▶ [TEXT UNDER STUDY]
= Beginning of Section =

Brown, with two broad whitish bands on each side, the upper arising from the superciliary and running along the side of the back, the lower proceeding from below the eye and ear along; the middle of the side.

Total length 5 1/2 inches [14 cm], of head and trunk 2 inches [5 cm].

The specimens in the Paris Museum are said to be from the coast of Coromandel. Jerdon (Journ. As. Soc. Bengal, xxii. p. 476) says that he has recognized the species: it is somewhat locally distributed. I have seen it in the Salem and Coimbatoor districts only, especially near the banks of the Cauvery. It frequents bushy ground, hedges of Euphorbia and clumps of Cactus. Mr. Blyth adds that the Museum at Calcutta contains examples of what he takes to be this species, from Pind Dadun Khan, in the Punjab Salt Range; and that it formerly possessed the same from Afghanistan."

==Habitat==
The preferred natural habitat of O. leschenaultii is rocky areas of either forest or shrubland, at altitudes from sea level to 1,500 m.

==Behavior==
O. leschenaulti is terrestrial and diurnal.

==Reproduction==
O. leschenaultii is oviparous. Clutch size is up to six eggs.

==Etymology==
The specific name, leschenaultii, commemorates French naturalist Jean Baptiste Leschenault de la Tour.

= End of Section =

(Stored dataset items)
= Beginning of Section =

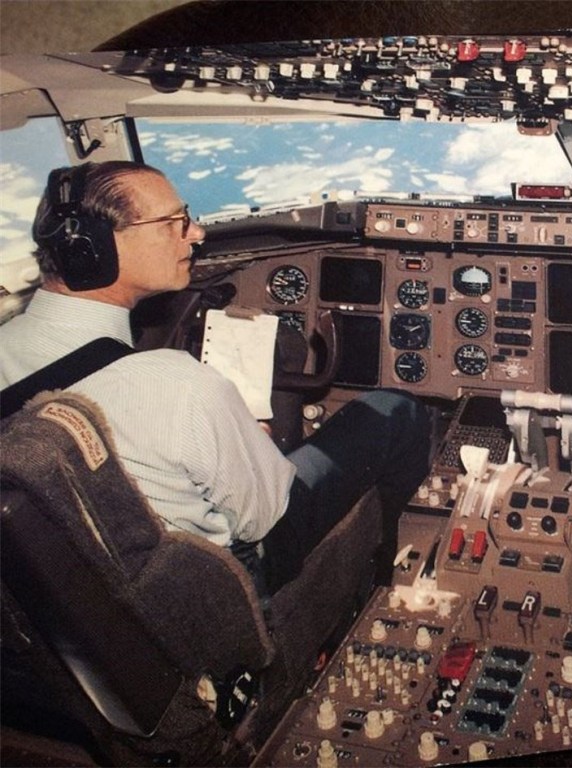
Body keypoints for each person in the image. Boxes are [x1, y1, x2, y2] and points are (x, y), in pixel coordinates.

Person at [0, 160, 432, 594]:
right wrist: (246, 440)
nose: (197, 234)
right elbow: (263, 516)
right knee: (395, 410)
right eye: (175, 222)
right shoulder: (180, 386)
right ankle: (383, 572)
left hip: (86, 592)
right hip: (212, 586)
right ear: (94, 249)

= End of Section =

▶ [TASK REQUIREMENTS]
- 1) Answer these from the text on O. leschenaultii:
(a) What total length does it give?
(b) What is the largest clutch size stated?
(c) Whom does the specific name commemorate?
- 2) Retype the text on O. leschenaultii word for word, starting with "Brown, with two" and going on through "inches [5 cm].".

▶ [RESULTS]
- 1)
(a) 5 1/2 inches [14 cm]
(b) Up to six eggs
(c) French naturalist Jean Baptiste Leschenault de la Tour

- 2)
Brown, with two broad whitish bands on each side, the upper arising from the superciliary and running along the side of the back, the lower proceeding from below the eye and ear along; the middle of the side.

Total length 5 1/2 inches [14 cm], of head and trunk 2 inches [5 cm].